The men’s round robin part of the hockey tournament has just finished, and the women’s competition is well into the knockout stages. It’s time to step back and reflect on some of the lessons learned in the first rounds at Pyongchang 2018 Winter Olympics.
It’s OAR’s World, We Just Live In It
It’s no hot take to say the Olympic Athletes of Russia team are good. Despite restrictions on NHL players, the OAR coaches had the pick of the KHL’s finest, a lot of whom have considerable NHL experience, including two-time Stanley Cup winners Slava Voynov and Pavel Datsyuk, also zero-time cup winner Ilya Kovalchuk. Datsyuk has worn the C in each game and is proving a capable leader, while the rest of the old guard are doing a solid job supporting the younger players. Kirill Kaprizov scored a hat trick in game 2, and Kovalchuk already has five points.
The bookie’s favourites, OAR dominated Group B losing to Slovakia 3-2, but beating Slovenia 8-2 and the United States 4-0. It’s been 16 years since a Russian team last won an Olympic medal (bronze in Salt Lake City) but this definitely seems to be the year. Even Sweden, who won all three games somehow don’t look as impressive.
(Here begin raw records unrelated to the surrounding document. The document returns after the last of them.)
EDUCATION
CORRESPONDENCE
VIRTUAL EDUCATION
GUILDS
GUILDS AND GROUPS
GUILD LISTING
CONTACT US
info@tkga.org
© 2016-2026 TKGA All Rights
How far the OAR team can go in the competition remains to be seen, but on performances so far, the odds are excellent for a medal and pretty good on the medal being gold. By finishing top of Group B, the OAR advanced straight to the quarterfinals and will play either Slovenia or Norway on February 21st.
Bettman Has Broken The USA and Canada
The impact of teams being denied NHL players is already being felt. In 2010 and 2014, USA and Canada finished top of their groups, whereas in Pyongchang Canada finished second behind the Czech Republic. Team USA won just one game in the round robin and have to beat Slovakia to progress to the next round. The three teams that won their respective groups (Czech Republic, OAR & Sweden) don’t have as many top players in the NHL as the USA or Canada. That’s not to say those teams aren’t missing some real talent, but the challenge isn’t as insurmountable. The KHL has a plethora of elite players, as has the SHL.
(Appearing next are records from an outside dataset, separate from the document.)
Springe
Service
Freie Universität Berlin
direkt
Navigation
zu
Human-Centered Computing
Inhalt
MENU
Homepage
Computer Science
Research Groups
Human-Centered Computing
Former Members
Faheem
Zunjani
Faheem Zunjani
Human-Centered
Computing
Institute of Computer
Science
With the knockout stages imminent, anything can, and often does happen. It’s too early to rule out either Canada or the USA, but it’s also clear just from watching the games that neither team is playing to the level of potential that they could do.
If when the decision was made not send NHLers, someone told us that the USA would lose to Slovenia, a team ranked 10 places lower, the powers that be may have thought differently. We’ll revisit this soon though. Now for something cool:
Korea Unified (For Hockey)
We don’t often talk geopolitics on these pages, primarily because this is a hockey website, but also because Carl and Joel aren’t very good at geography. History was made in the 2018 Winter Olympics when the International Olympic Committee allowed North Korean hockey players to join the South Korean women’s team, creating ‘Korea’ known as ‘COR’ on the scoreboard and flying under a flag showing the whole peninsula. This is a pretty bold move for a pair of countries that went to war in 1950 and still haven’t signed a peace treaty.
History was made in the women’s tournament on February 14th when Randi Griffin scored the first ever goal for the unified team. Despite Griffin’s goal, scored in the in the team’s 1-4 loss to Japan, the women’s team didn’t qualify for the quarterfinals unfortunately, having lost their first two games (Switzerland and Sweden) 0-8 each.
The South Korean Men’s team on the other hand gave citizenship to six Canadians and one North American (some of whom were already playing in the country) to help bolster the roster. This didn’t help in any way though; the team lost all three games in the round robin.
Fun fact: both the men’s and women’s team were beaten 8-0 by their equivalent Swiss teams.